Structured diff data:
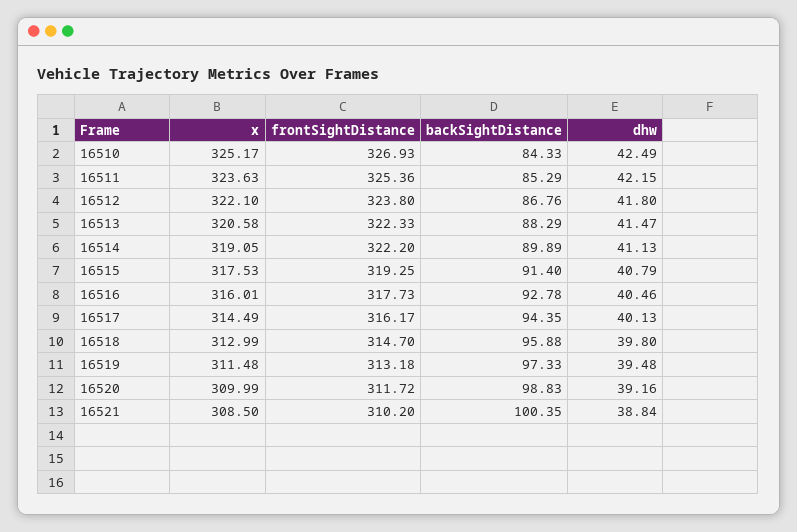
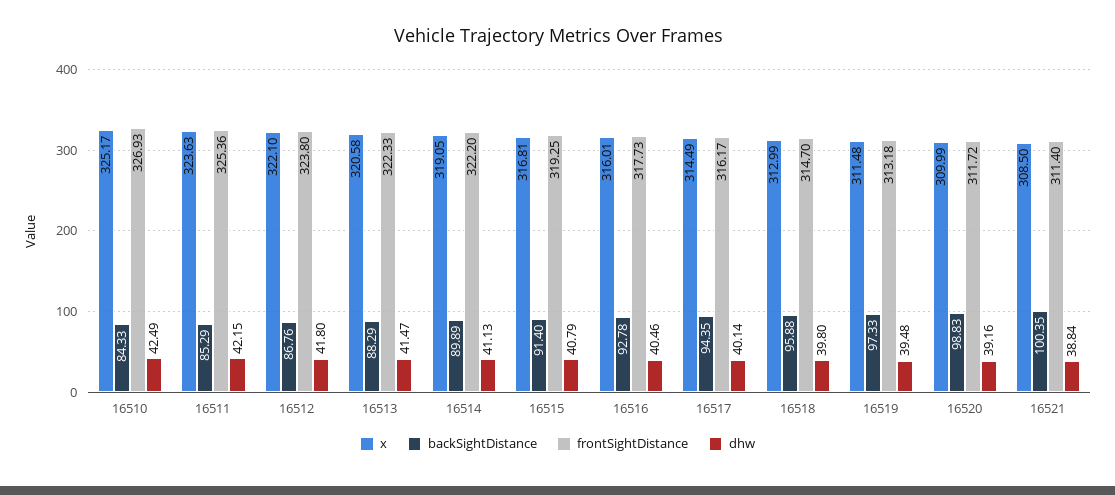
  {
    "x": {
      "16510": 325.17,
      "16511": 323.63,
      "16512": 322.1,
      "16513": 320.58,
      "16514": 319.05,
-     "16515": 317.53,
+     "16515": 316.81,
      "16516": 316.01,
      "16517": 314.49,
      "16518": 312.99,
      "16519": 311.48,
      "16520": 309.99,
      "16521": 308.5
    },
    "frontSightDistance": {
      "16510": 326.93,
      "16511": 325.36,
      "16512": 323.8,
      "16513": 322.33,
      "16514": 322.2,
      "16515": 319.25,
      "16516": 317.73,
      "16517": 316.17,
      "16518": 314.7,
      "16519": 313.18,
      "16520": 311.72,
-     "16521": 310.2
+     "16521": 311.4
    },
    "backSightDistance": {
      "16510": 84.33,
      "16511": 85.29,
      "16512": 86.76,
      "16513": 88.29,
      "16514": 89.89,
      "16515": 91.4,
      "16516": 92.78,
      "16517": 94.35,
      "16518": 95.88,
      "16519": 97.33,
      "16520": 98.83,
      "16521": 100.35
    },
    "dhw": {
      "16510": 42.49,
      "16511": 42.15,
      "16512": 41.8,
      "16513": 41.47,
      "16514": 41.13,
      "16515": 40.79,
      "16516": 40.46,
-     "16517": 40.13,
+     "16517": 40.14,
      "16518": 39.8,
      "16519": 39.48,
      "16520": 39.16,
      "16521": 38.84
    }
  }

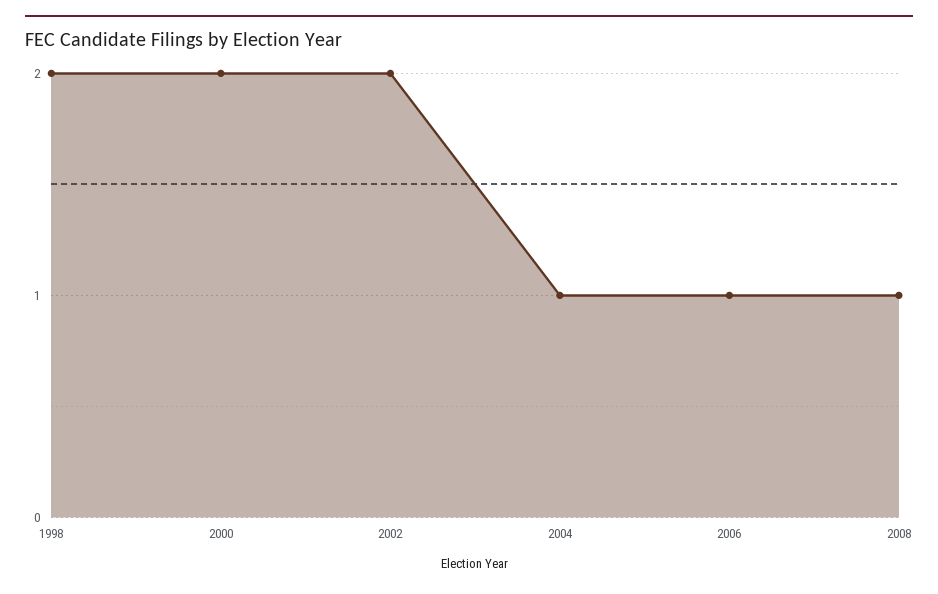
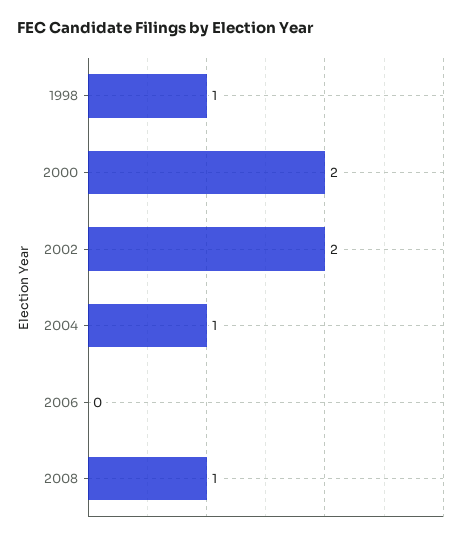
  {
-   "1998": 2,
+   "1998": 1,
    "2000": 2,
    "2002": 2,
    "2004": 1,
-   "2006": 1,
+   "2006": 0,
    "2008": 1
  }

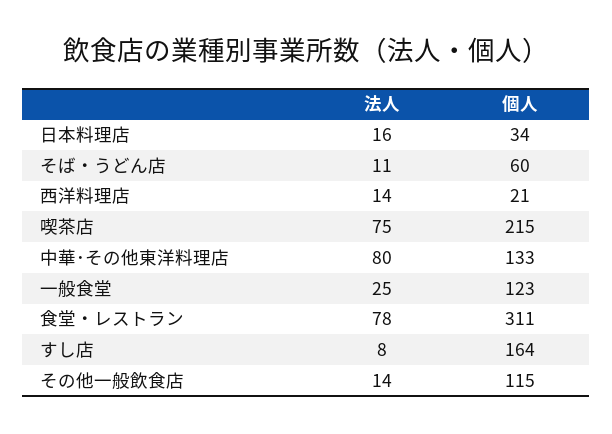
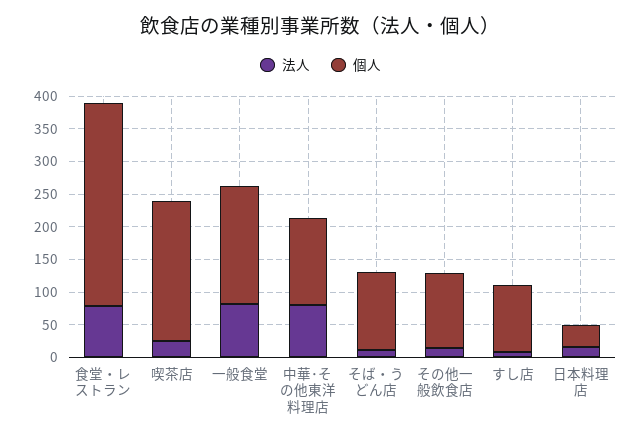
  {
    "法人": {
      "日本料理店": 16,
      "そば・うどん店": 11,
-     "西洋料理店": 14,
-     "喫茶店": 75,
+     "喫茶店": 25,
      "中華･その他東洋料理店": 80,
-     "一般食堂": 25,
+     "一般食堂": 75,
      "食堂・レストラン": 78,
      "すし店": 8,
      "その他一般飲食店": 14
    },
    "個人": {
      "日本料理店": 34,
-     "そば・うどん店": 60,
+     "そば・うどん店": 125,
-     "西洋料理店": 21,
      "喫茶店": 215,
      "中華･その他東洋料理店": 133,
-     "一般食堂": 123,
+     "一般食堂": 175,
      "食堂・レストラン": 311,
-     "すし店": 164,
+     "すし店": 100,
      "その他一般飲食店": 115
    }
  }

## [Task brief]
Without including any images, output the data exactly as given.

## [Solution to this exercise]
  {
    "x": {
      "16510": 325.17,
      "16511": 323.63,
      "16512": 322.1,
      "16513": 320.58,
      "16514": 319.05,
-     "16515": 317.53,
+     "16515": 316.81,
      "16516": 316.01,
      "16517": 314.49,
      "16518": 312.99,
      "16519": 311.48,
      "16520": 309.99,
      "16521": 308.5
    },
    "frontSightDistance": {
      "16510": 326.93,
      "16511": 325.36,
      "16512": 323.8,
      "16513": 322.33,
      "16514": 322.2,
      "16515": 319.25,
      "16516": 317.73,
      "16517": 316.17,
      "16518": 314.7,
      "16519": 313.18,
      "16520": 311.72,
-     "16521": 310.2
+     "16521": 311.4
    },
    "backSightDistance": {
      "16510": 84.33,
      "16511": 85.29,
      "16512": 86.76,
      "16513": 88.29,
      "16514": 89.89,
      "16515": 91.4,
      "16516": 92.78,
      "16517": 94.35,
      "16518": 95.88,
      "16519": 97.33,
      "16520": 98.83,
      "16521": 100.35
    },
    "dhw": {
      "16510": 42.49,
      "16511": 42.15,
      "16512": 41.8,
      "16513": 41.47,
      "16514": 41.13,
      "16515": 40.79,
      "16516": 40.46,
-     "16517": 40.13,
+     "16517": 40.14,
      "16518": 39.8,
      "16519": 39.48,
      "16520": 39.16,
      "16521": 38.84
    }
  }

  {
-   "1998": 2,
+   "1998": 1,
    "2000": 2,
    "2002": 2,
    "2004": 1,
-   "2006": 1,
+   "2006": 0,
    "2008": 1
  }

  {
    "法人": {
      "日本料理店": 16,
      "そば・うどん店": 11,
-     "西洋料理店": 14,
-     "喫茶店": 75,
+     "喫茶店": 25,
      "中華･その他東洋料理店": 80,
-     "一般食堂": 25,
+     "一般食堂": 75,
      "食堂・レストラン": 78,
      "すし店": 8,
      "その他一般飲食店": 14
    },
    "個人": {
      "日本料理店": 34,
-     "そば・うどん店": 60,
+     "そば・うどん店": 125,
-     "西洋料理店": 21,
      "喫茶店": 215,
      "中華･その他東洋料理店": 133,
-     "一般食堂": 123,
+     "一般食堂": 175,
      "食堂・レストラン": 311,
-     "すし店": 164,
+     "すし店": 100,
      "その他一般飲食店": 115
    }
  }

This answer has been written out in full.